RECORDS TO USE
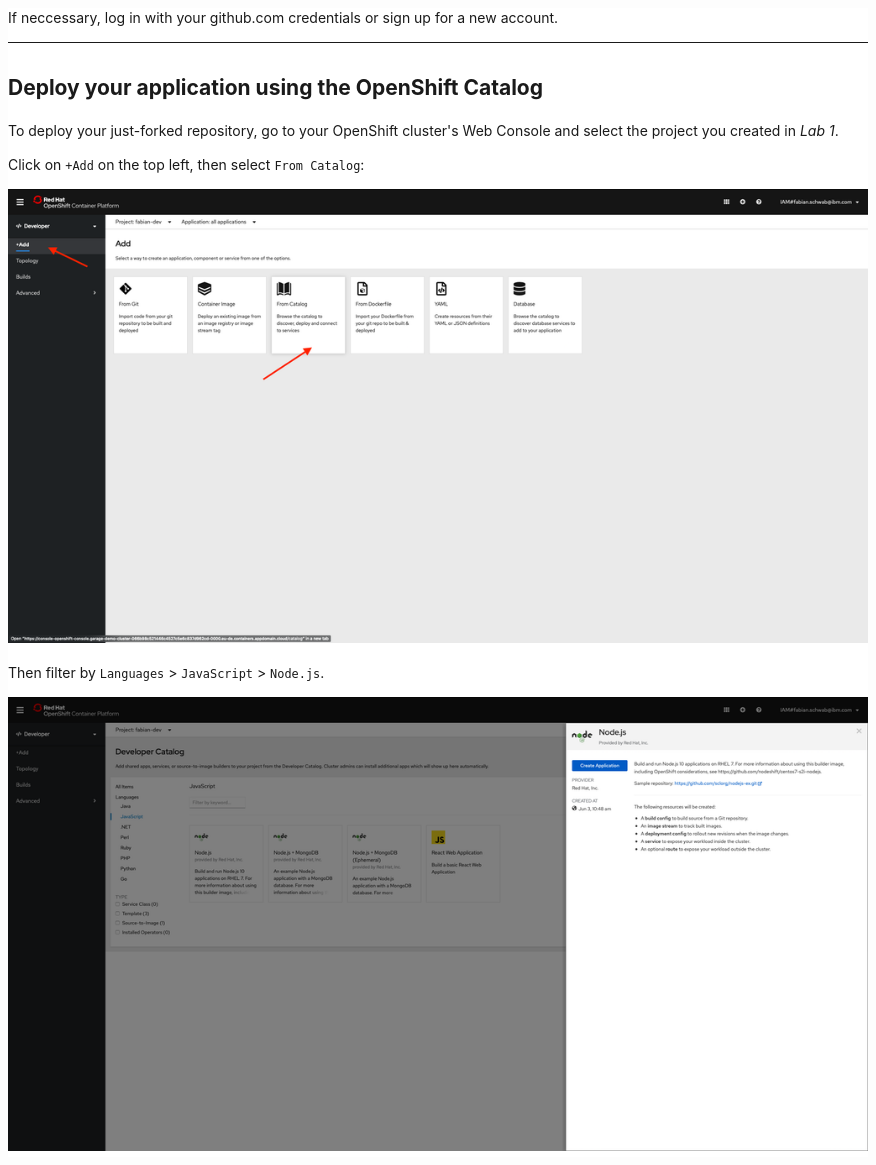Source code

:If neccessary, log in with your github.com credentials or sign up for a new account.

---

## Deploy your application using the OpenShift Catalog

To deploy your just-forked repository, go to your OpenShift cluster's Web Console and select the project you created in *Lab 1*.

Click on `+Add` on the top left, then select `From Catalog`:

![Browse the OpenShift Catalog](lab-03-images/browse-catalog.png)

Then filter by `Languages` > `JavaScript` > `Node.js`.

![Add a Node.js S2I Builder to the project](lab-03-images/add-nodejs-builder.png)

YOUR OBJECTIVE
Copy out the data without changes, starting at the line that contains "the OpenShift Catalog](lab-03-images/browse-catalog.png)" and ending at the final line of the data, including both.

EXERCISE RESPONSE
![Browse the OpenShift Catalog](lab-03-images/browse-catalog.png)

Then filter by `Languages` > `JavaScript` > `Node.js`.

![Add a Node.js S2I Builder to the project](lab-03-images/add-nodejs-builder.png)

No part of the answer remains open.